*Your task*
On every line of the listing, check for "かえうちファームウェア"; copy the lines that have it.

*Records shown*

++++++++++

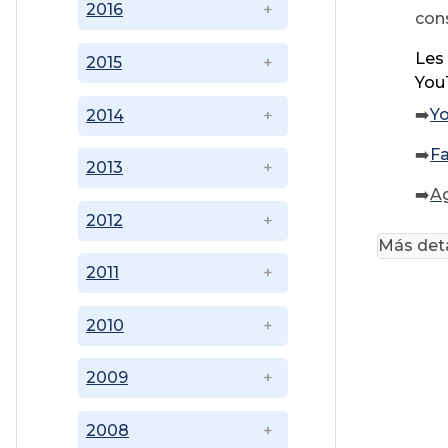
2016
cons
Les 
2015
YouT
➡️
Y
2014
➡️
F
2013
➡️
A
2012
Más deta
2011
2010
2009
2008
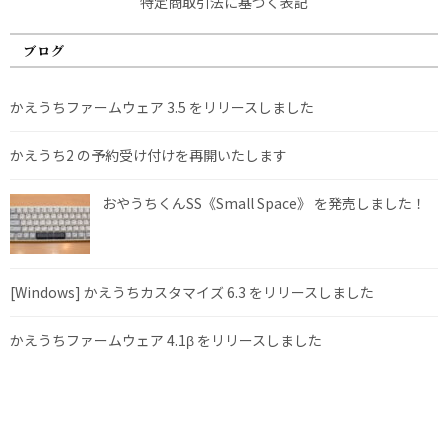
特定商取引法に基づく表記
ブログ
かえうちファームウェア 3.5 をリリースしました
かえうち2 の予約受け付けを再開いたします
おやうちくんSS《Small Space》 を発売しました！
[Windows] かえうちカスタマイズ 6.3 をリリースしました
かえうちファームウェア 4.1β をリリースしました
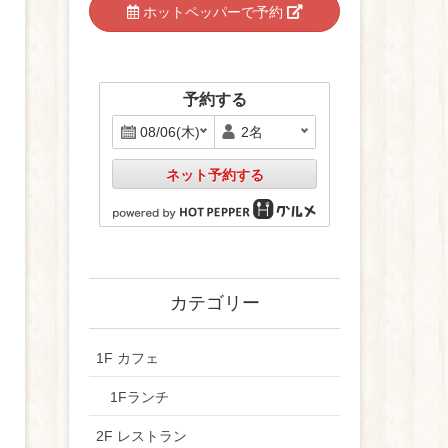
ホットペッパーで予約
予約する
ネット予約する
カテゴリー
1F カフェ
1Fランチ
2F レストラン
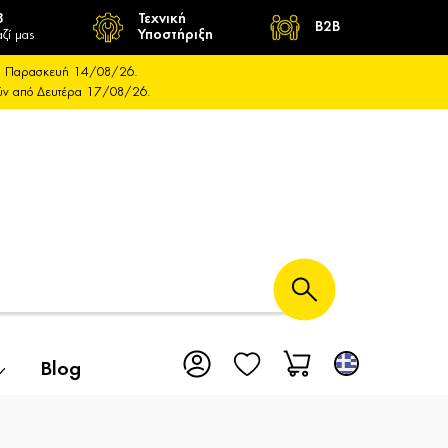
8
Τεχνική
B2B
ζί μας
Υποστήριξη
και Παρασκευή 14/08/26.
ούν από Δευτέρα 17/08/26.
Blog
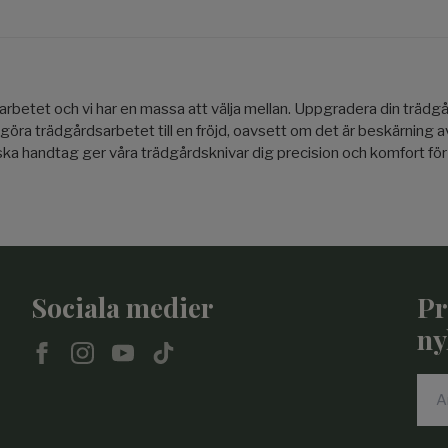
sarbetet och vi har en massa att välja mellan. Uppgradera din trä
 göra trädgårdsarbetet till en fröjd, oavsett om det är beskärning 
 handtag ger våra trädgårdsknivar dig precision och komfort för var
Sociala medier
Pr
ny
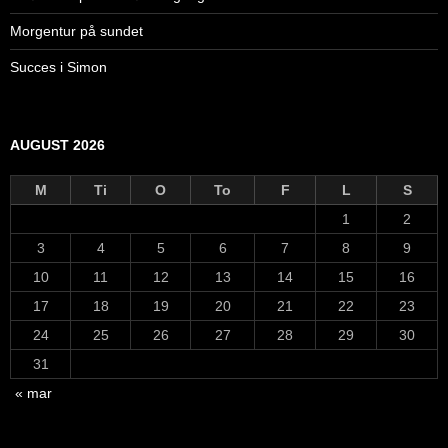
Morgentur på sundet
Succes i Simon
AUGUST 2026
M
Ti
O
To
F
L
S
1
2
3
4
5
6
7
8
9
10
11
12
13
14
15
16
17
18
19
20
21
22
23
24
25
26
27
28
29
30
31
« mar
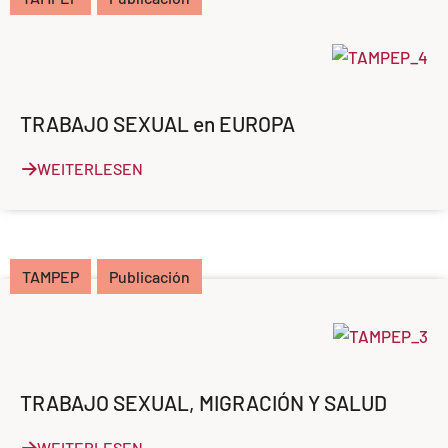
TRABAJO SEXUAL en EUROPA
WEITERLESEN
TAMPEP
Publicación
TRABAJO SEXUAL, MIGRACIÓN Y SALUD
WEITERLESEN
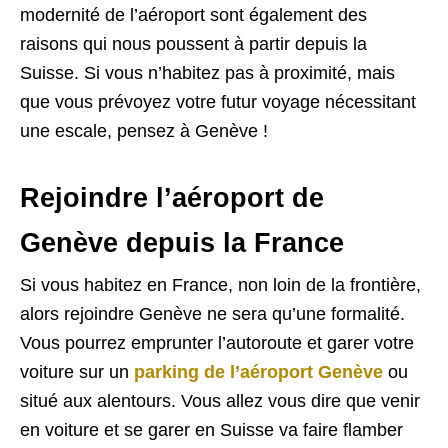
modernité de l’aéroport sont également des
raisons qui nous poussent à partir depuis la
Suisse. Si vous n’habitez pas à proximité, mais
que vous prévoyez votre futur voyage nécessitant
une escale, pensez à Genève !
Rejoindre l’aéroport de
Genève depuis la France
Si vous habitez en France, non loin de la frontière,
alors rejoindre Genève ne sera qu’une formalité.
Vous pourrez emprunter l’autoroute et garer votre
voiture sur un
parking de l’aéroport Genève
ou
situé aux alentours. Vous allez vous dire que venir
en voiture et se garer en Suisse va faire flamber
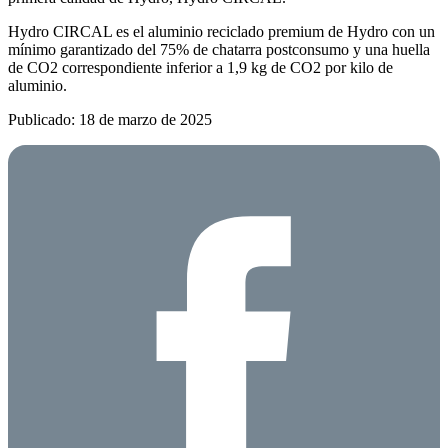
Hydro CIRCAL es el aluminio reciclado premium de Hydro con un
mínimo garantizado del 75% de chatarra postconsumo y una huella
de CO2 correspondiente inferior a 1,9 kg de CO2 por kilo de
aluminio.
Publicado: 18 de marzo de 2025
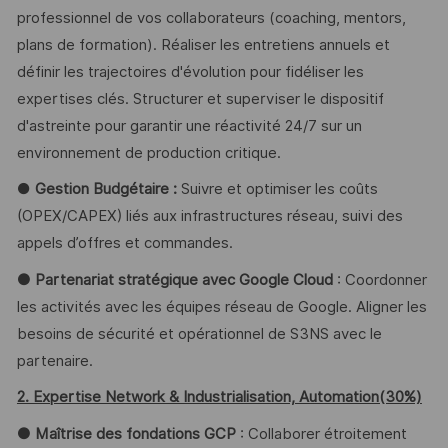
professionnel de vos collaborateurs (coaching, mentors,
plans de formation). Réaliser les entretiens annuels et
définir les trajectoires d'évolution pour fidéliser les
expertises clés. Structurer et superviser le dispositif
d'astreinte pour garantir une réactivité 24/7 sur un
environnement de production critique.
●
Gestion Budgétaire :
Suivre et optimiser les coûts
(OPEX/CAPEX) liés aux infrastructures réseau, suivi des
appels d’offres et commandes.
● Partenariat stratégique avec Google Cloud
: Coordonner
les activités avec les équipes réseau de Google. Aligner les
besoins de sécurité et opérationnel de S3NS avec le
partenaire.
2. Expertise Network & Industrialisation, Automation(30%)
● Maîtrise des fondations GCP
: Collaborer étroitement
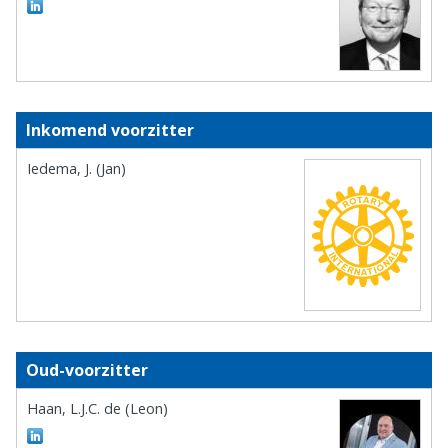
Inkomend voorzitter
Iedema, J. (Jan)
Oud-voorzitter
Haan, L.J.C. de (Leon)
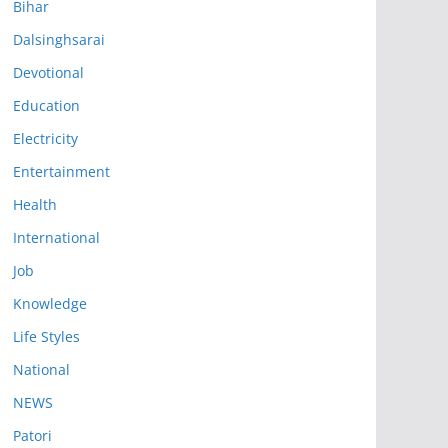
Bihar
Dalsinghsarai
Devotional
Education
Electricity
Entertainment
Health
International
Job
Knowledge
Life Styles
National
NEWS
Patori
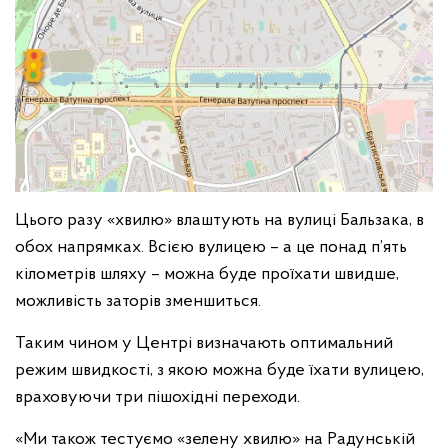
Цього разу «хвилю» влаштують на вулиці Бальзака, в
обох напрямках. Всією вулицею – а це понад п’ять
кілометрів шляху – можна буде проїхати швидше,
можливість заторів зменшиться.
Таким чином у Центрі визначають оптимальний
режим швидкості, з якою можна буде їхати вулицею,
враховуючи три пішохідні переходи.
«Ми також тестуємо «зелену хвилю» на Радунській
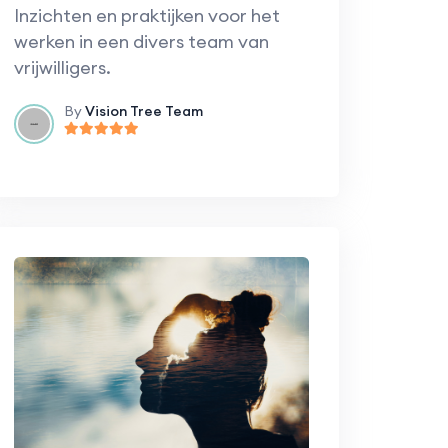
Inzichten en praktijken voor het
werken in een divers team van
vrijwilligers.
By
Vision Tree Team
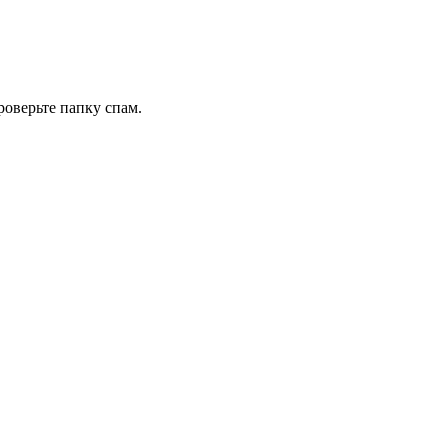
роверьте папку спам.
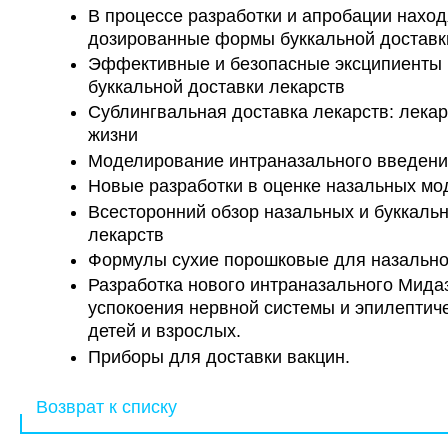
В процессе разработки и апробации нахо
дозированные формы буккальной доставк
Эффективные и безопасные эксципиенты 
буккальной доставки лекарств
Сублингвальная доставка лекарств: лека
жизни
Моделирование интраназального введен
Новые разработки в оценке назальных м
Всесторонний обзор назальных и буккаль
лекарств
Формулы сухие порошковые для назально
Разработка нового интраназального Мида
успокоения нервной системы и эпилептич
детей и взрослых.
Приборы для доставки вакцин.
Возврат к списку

++++++++++

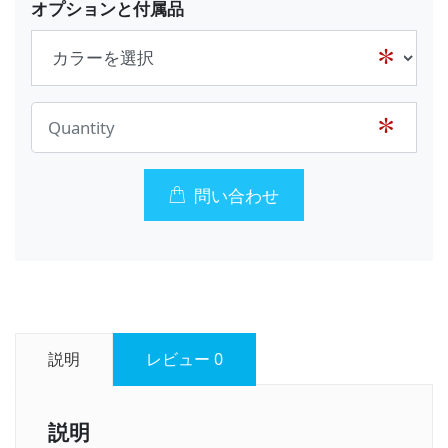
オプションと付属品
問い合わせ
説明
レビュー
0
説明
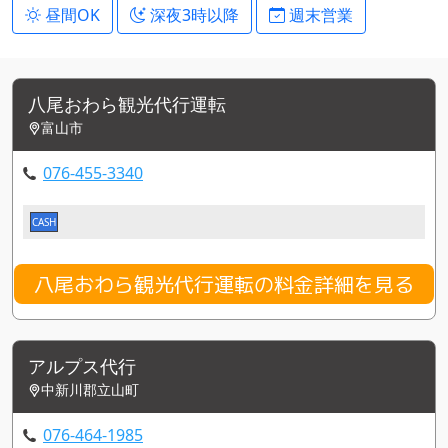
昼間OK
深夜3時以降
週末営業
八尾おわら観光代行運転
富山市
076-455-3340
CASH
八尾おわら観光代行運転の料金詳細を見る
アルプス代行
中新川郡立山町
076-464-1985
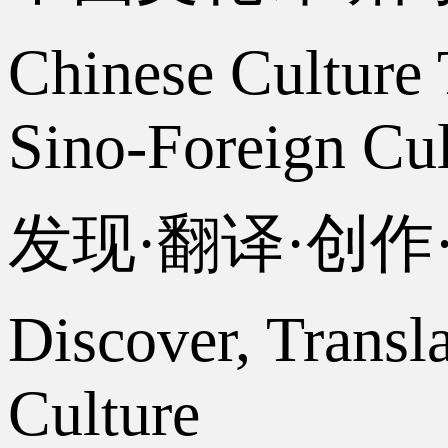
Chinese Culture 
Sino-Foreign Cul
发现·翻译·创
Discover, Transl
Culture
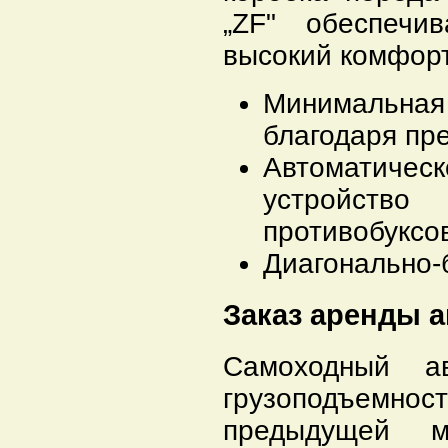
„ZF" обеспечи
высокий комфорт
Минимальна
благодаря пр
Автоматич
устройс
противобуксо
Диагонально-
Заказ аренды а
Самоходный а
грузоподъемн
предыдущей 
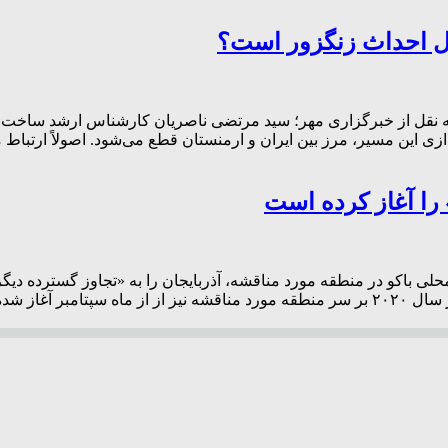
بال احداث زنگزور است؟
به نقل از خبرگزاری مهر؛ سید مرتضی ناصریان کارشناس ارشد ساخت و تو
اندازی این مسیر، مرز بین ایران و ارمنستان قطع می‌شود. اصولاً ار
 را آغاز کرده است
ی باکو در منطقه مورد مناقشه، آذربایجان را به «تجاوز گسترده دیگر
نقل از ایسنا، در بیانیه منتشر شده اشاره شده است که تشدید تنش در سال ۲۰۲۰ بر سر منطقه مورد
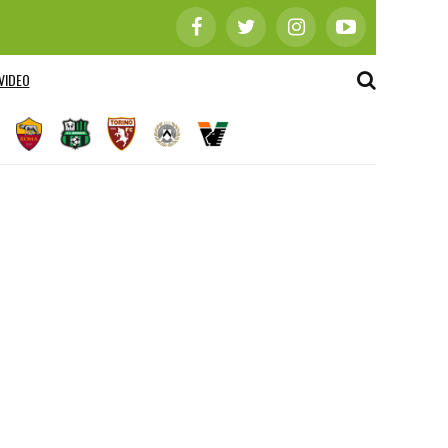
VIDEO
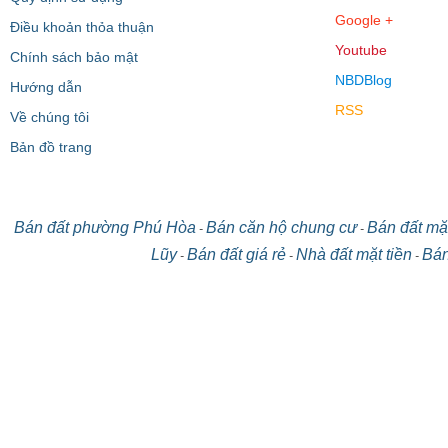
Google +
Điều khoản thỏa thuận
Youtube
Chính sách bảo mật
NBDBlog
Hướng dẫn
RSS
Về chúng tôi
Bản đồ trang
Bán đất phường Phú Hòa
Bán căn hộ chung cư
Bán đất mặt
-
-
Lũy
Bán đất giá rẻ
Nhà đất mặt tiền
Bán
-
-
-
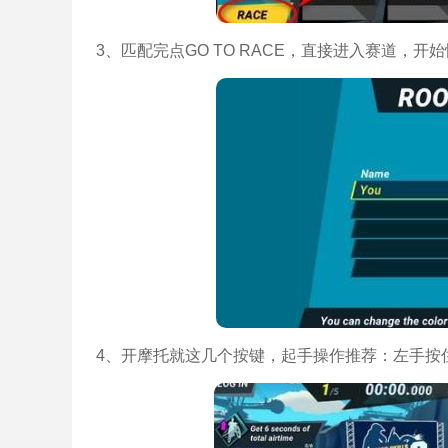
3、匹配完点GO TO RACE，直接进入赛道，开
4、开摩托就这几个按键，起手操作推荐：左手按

++++++++++

*Task response*
かえうちファームウェア 3.5 をリリースしました
かえうちファームウェア 4.1β をリリースしました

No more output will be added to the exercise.